PROVIDED MATERIAL START

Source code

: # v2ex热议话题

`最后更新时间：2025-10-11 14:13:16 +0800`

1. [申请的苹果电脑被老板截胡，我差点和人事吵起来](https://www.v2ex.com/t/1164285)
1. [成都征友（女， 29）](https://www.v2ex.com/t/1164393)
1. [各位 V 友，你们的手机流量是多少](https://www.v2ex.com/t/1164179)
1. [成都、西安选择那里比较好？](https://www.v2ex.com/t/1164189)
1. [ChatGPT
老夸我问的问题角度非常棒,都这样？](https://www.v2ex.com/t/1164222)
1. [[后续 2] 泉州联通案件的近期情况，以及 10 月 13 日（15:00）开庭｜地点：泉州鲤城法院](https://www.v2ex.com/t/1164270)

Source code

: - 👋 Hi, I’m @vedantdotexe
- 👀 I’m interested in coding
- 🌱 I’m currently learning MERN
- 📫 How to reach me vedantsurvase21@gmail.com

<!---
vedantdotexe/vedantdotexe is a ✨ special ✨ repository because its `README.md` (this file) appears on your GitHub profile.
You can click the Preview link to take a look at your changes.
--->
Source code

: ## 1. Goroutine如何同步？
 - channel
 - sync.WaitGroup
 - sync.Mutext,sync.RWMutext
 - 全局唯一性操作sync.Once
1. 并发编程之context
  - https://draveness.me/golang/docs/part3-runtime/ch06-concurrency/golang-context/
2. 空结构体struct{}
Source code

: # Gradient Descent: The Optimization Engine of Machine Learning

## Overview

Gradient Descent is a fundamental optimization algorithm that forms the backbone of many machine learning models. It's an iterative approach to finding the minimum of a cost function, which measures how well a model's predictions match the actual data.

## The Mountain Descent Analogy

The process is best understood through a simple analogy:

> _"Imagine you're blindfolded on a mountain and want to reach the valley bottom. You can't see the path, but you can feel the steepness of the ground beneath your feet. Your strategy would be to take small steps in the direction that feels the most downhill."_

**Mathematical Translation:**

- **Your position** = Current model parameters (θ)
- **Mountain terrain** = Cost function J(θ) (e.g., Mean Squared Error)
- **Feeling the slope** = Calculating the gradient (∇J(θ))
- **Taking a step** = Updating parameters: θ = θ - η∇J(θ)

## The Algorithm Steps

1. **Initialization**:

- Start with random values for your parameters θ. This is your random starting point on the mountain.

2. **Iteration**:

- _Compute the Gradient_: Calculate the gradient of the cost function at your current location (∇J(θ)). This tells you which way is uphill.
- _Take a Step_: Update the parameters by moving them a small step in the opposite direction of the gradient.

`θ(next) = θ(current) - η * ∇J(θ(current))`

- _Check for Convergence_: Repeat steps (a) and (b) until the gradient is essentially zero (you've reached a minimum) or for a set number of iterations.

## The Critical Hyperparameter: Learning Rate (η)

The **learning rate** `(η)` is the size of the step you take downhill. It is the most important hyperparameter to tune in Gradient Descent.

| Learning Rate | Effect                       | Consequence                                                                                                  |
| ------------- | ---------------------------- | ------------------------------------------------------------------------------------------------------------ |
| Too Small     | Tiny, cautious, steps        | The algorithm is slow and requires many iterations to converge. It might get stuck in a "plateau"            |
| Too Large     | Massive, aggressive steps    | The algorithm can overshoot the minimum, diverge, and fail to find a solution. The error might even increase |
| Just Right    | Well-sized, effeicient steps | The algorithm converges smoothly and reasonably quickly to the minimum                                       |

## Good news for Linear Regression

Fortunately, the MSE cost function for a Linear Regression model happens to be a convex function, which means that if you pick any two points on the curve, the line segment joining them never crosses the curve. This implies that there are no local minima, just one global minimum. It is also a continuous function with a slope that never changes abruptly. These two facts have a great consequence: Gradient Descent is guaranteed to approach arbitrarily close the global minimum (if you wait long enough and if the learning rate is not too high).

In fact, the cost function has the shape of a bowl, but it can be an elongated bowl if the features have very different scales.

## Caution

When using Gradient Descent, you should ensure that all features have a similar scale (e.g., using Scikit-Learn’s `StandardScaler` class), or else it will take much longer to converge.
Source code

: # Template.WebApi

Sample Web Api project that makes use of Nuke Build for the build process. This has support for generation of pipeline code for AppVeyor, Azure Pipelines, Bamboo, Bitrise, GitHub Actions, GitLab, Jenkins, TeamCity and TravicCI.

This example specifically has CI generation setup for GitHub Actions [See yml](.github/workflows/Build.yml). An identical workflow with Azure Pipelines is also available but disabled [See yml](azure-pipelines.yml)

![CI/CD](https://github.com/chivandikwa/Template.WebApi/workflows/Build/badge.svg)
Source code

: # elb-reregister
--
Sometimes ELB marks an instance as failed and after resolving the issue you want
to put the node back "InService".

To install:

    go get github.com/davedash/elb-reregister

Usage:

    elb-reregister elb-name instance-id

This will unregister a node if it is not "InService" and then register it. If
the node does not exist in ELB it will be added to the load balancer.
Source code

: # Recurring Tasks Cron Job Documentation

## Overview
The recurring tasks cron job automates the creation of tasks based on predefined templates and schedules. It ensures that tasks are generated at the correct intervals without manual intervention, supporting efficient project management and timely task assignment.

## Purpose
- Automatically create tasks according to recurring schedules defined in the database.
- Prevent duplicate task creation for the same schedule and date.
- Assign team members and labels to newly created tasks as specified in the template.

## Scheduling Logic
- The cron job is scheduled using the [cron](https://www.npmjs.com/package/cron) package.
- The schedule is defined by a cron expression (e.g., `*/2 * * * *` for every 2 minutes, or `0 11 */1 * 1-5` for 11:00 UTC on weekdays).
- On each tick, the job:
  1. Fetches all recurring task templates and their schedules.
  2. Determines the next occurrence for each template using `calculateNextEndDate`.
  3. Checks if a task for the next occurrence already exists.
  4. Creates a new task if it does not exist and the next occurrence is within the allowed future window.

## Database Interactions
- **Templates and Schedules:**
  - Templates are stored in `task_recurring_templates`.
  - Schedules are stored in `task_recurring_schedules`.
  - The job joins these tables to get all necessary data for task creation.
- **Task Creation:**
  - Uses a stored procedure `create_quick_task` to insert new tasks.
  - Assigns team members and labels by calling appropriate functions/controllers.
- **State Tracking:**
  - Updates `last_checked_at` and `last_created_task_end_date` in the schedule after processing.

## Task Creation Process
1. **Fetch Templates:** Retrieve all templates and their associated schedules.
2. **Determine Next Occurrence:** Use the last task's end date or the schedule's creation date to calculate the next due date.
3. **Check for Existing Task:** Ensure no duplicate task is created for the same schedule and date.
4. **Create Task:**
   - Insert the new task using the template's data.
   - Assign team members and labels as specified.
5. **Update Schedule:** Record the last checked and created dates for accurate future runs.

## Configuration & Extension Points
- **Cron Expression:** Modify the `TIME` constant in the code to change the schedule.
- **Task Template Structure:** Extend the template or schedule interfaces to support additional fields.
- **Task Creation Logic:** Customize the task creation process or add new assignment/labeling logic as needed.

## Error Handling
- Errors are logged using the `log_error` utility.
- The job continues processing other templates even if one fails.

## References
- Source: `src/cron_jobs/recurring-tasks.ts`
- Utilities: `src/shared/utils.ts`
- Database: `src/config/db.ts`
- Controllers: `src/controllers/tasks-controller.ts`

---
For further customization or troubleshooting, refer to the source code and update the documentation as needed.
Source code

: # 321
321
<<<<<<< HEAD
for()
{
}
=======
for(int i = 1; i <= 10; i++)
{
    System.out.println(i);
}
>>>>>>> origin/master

PROVIDED MATERIAL END

§ **AIM OF THE TASK**
Copy exactly the stretch of data above from the line with "## The Critical" through the line with "The **learning rate**", and omit all other lines.

§ **FINAL ANSWER**
## The Critical Hyperparameter: Learning Rate (η)

The **learning rate** `(η)` is the size of the step you take downhill. It is the most important hyperparameter to tune in Gradient Descent.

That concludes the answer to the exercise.